DATA EXCERPTS START

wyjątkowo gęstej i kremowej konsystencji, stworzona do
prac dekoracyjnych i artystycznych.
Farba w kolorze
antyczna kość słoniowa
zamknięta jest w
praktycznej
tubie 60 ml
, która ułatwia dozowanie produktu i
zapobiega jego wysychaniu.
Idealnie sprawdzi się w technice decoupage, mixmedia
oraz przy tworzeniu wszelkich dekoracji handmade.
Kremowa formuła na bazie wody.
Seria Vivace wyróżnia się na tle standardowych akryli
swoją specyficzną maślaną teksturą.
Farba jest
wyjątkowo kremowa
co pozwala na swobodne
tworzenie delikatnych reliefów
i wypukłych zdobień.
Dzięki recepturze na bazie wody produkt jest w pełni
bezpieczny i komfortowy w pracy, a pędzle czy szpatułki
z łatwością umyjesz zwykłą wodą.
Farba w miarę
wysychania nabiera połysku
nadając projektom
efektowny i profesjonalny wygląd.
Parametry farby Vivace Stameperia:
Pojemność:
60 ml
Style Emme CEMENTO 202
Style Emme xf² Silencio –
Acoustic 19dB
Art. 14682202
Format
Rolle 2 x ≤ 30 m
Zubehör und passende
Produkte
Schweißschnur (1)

DATA EXCERPTS END
DATA EXCERPTS START

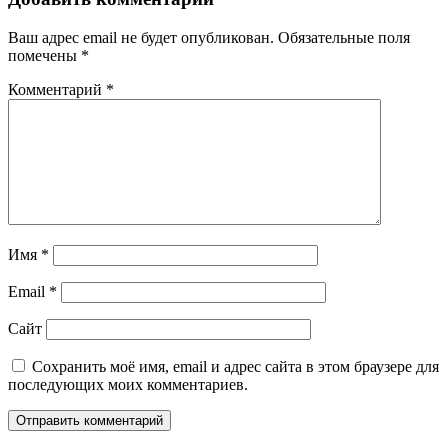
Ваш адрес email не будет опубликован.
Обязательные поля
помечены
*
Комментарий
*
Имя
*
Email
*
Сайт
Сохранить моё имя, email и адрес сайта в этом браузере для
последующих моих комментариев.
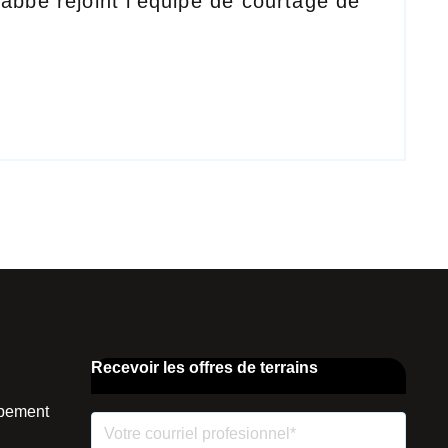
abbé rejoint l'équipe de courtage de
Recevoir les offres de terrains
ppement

DATA EXCERPTS END
DATA EXCERPTS START

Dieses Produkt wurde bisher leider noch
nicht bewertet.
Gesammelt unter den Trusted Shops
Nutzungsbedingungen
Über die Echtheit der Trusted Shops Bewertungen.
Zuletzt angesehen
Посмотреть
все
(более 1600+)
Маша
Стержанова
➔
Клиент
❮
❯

DATA EXCERPTS END

Reproduce the lines above word for word, starting at the line that contains "wyjątkowo gęstej i" and ending at the line that contains "Idealnie sprawdzi się", with both of those lines included.

● **TASK OUTPUT**
wyjątkowo gęstej i kremowej konsystencji, stworzona do
prac dekoracyjnych i artystycznych.
Farba w kolorze
antyczna kość słoniowa
zamknięta jest w
praktycznej
tubie 60 ml
, która ułatwia dozowanie produktu i
zapobiega jego wysychaniu.
Idealnie sprawdzi się w technice decoupage, mixmedia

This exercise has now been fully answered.